I’m working on a compiler infrastructure project (RepliBuild.jl) that needs to diff two DAGs — one representing Julia IR and one representing C++ IR derived from DWARF metadata — and identify structural mismatches by byte offset. The idea is that when the two DAGs don’t match at a given node, the byte offset delta from DWARF is enough to pinpoint the exact IR location that needs a fixup (a thunk op splice), without ever touching source.
The algorithm I’m thinking through:
- Build both DAGs from their respective sources (Julia IR + DWARF)
- Walk them in parallel, matching nodes structurally
- Where a mismatch is detected, record the byte offset delta
- Use that mismatch map to splice AOT thunk ops into the IR at the identified sites
- Topo-sort to determine safe lowering order
Questions I’m curious about:
- Has anyone implemented DAG structural diffing in a Julia/MLIR context? Any pkg’s I should look at?

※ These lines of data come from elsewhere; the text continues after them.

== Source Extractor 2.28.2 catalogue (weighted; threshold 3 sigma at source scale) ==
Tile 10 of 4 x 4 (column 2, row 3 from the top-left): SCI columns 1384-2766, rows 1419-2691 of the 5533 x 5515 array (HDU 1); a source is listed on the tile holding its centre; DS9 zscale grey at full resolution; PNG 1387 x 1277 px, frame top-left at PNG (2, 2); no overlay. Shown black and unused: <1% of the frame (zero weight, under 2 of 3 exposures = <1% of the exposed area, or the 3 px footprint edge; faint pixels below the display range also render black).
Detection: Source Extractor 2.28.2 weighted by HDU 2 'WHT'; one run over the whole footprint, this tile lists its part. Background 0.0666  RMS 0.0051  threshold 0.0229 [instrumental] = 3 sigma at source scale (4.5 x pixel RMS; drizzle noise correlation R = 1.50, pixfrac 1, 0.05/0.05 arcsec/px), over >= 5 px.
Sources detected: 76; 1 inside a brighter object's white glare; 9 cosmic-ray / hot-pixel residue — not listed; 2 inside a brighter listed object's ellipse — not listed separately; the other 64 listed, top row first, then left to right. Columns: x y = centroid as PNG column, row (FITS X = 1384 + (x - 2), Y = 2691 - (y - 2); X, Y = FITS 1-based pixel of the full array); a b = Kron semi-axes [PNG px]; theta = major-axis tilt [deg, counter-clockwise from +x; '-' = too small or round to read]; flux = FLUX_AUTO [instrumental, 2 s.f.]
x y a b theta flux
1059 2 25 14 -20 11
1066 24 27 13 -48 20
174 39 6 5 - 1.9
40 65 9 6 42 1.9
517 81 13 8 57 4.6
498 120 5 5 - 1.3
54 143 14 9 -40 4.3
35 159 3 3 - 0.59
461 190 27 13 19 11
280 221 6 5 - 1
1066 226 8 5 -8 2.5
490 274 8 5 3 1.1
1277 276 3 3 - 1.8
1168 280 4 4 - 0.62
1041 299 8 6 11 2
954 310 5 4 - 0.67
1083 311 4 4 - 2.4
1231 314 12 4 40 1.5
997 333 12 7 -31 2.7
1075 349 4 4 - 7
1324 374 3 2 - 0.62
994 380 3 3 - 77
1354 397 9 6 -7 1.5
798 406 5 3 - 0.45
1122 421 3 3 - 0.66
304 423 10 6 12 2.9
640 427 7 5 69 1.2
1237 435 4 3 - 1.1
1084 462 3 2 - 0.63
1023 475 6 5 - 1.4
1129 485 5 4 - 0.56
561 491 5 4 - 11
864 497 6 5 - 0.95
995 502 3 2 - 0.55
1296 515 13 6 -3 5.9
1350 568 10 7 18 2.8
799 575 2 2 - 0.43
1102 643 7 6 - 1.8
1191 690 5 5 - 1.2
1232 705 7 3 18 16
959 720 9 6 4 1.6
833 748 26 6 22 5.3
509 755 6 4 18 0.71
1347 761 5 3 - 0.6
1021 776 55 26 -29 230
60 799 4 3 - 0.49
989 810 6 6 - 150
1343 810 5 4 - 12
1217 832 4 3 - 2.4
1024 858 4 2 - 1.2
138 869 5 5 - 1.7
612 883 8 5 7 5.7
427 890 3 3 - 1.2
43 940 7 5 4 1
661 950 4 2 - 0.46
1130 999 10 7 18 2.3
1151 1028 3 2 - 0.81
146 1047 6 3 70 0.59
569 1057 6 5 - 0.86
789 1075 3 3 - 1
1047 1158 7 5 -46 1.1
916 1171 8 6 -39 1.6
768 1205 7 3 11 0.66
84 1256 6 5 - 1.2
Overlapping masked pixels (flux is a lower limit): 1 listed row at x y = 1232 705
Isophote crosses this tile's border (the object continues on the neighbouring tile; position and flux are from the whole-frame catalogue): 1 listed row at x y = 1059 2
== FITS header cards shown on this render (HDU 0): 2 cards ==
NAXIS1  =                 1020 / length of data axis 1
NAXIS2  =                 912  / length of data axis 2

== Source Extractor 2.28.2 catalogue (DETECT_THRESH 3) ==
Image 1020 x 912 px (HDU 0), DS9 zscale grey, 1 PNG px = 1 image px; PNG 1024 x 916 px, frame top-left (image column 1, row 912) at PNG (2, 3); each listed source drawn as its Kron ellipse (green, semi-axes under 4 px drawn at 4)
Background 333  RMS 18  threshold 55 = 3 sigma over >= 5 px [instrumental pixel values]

- Are there known algorithms for topo-sort that handle the case where node identity is a composite of (symbolic name + byte offset) rather than just a symbol?
- Any experience with op rewriting passes that are driven by an externally computed mismatch map rather than pattern matching on op types alone?
The broader goal is a system where the DAG diff is the only thing that drives IR rewrites — the source never changes, and the thunk ops exist purely at the IR level.